**TASK STATEMENT**
Could you output the whole listing exactly as it stands, minus any images?
- Opening Delimiter -
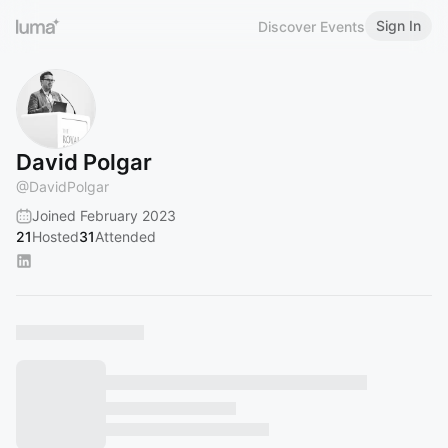
Sign In
Discover Events
David Polgar
@
DavidPolgar
Joined February 2023
21
Hosted
31
Attended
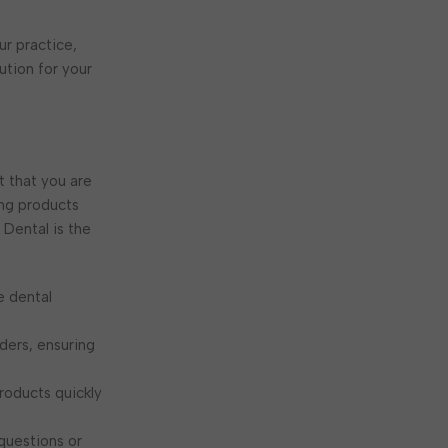
ur practice,
ution for your
t that you are
ing products
Dental is the
e dental
rders, ensuring
roducts quickly
 questions or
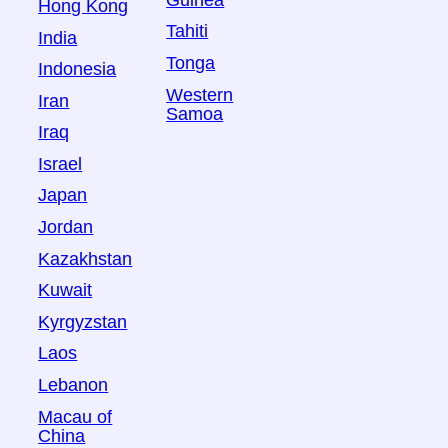
Hong Kong
Tahiti
India
Tonga
Indonesia
Western
Iran
Samoa
Iraq
Israel
Japan
Jordan
Kazakhstan
Kuwait
Kyrgyzstan
Laos
Lebanon
Macau of
China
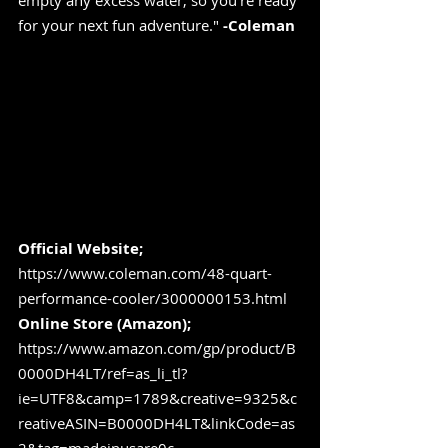
empty any excess water, so you're ready 
for your next fun adventure." 
-Coleman
Official Website;
https://www.coleman.com/48-quart-
performance-cooler/3000000153.html
Online Store (Amazon); 
https://www.amazon.com/gp/product/B
0000DH4LT/ref=as_li_tl?
ie=UTF8&camp=1789&creative=9325&c
reativeASIN=B0000DH4LT&linkCode=as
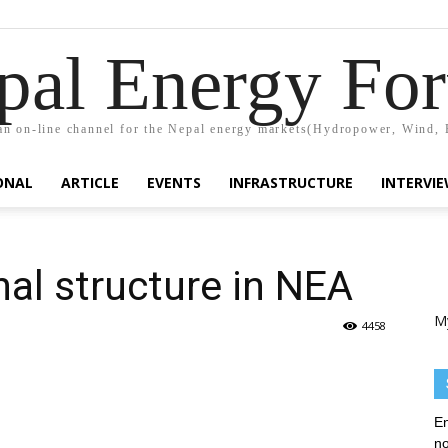
pal Energy Fo
n on-line channel for the Nepal energy markets(Hydropower, Wind, 
ONAL
ARTICLE
EVENTS
INFRASTRUCTURE
INTERVI
al structure in NEA
M
4458
En
no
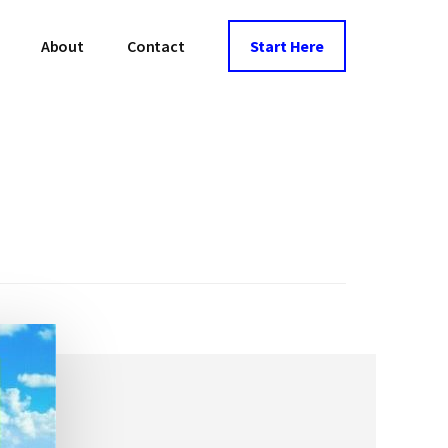
About
Contact
Start Here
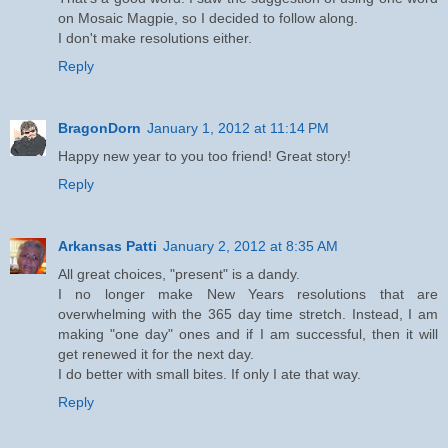
on Mosaic Magpie, so I decided to follow along.
I don't make resolutions either.
Reply
BragonDorn
January 1, 2012 at 11:14 PM
Happy new year to you too friend! Great story!
Reply
Arkansas Patti
January 2, 2012 at 8:35 AM
All great choices, "present" is a dandy.
I no longer make New Years resolutions that are
overwhelming with the 365 day time stretch. Instead, I am
making "one day" ones and if I am successful, then it will
get renewed it for the next day.
I do better with small bites. If only I ate that way.
Reply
- Closing Delimiter -
**RESPONSE TO THE EXERCISE**
Sign In
Discover Events
David Polgar
@
DavidPolgar
Joined February 2023
21
Hosted
31
Attended
ur practice,
ution for your
t that you are
ing products
Dental is the
e dental
rders, ensuring
roducts quickly
 questions or
Hong Kong
Tahiti
India
Tonga
Indonesia
Western
Iran
Samoa
Iraq
Israel
Japan
Jordan
Kazakhstan
Kuwait
Kyrgyzstan
Laos
Lebanon
Macau of
China
empty any excess water, so you're ready 
for your next fun adventure." 
-Coleman
Official Website;
https://www.coleman.com/48-quart-
performance-cooler/3000000153.html
Online Store (Amazon); 
https://www.amazon.com/gp/product/B
0000DH4LT/ref=as_li_tl?
ie=UTF8&camp=1789&creative=9325&c
reativeASIN=B0000DH4LT&linkCode=as
pal Energy Fo
n on-line channel for the Nepal energy markets(Hydropower, Wind, 
ONAL
ARTICLE
EVENTS
INFRASTRUCTURE
INTERVI
al structure in NEA
M
4458
En
no
About
Contact
Start Here
on Mosaic Magpie, so I decided to follow along.
I don't make resolutions either.
Reply
BragonDorn
January 1, 2012 at 11:14 PM
Happy new year to you too friend! Great story!
Reply
Arkansas Patti
January 2, 2012 at 8:35 AM
All great choices, "present" is a dandy.
I no longer make New Years resolutions that are
overwhelming with the 365 day time stretch. Instead, I am
making "one day" ones and if I am successful, then it will
get renewed it for the next day.
I do better with small bites. If only I ate that way.
Reply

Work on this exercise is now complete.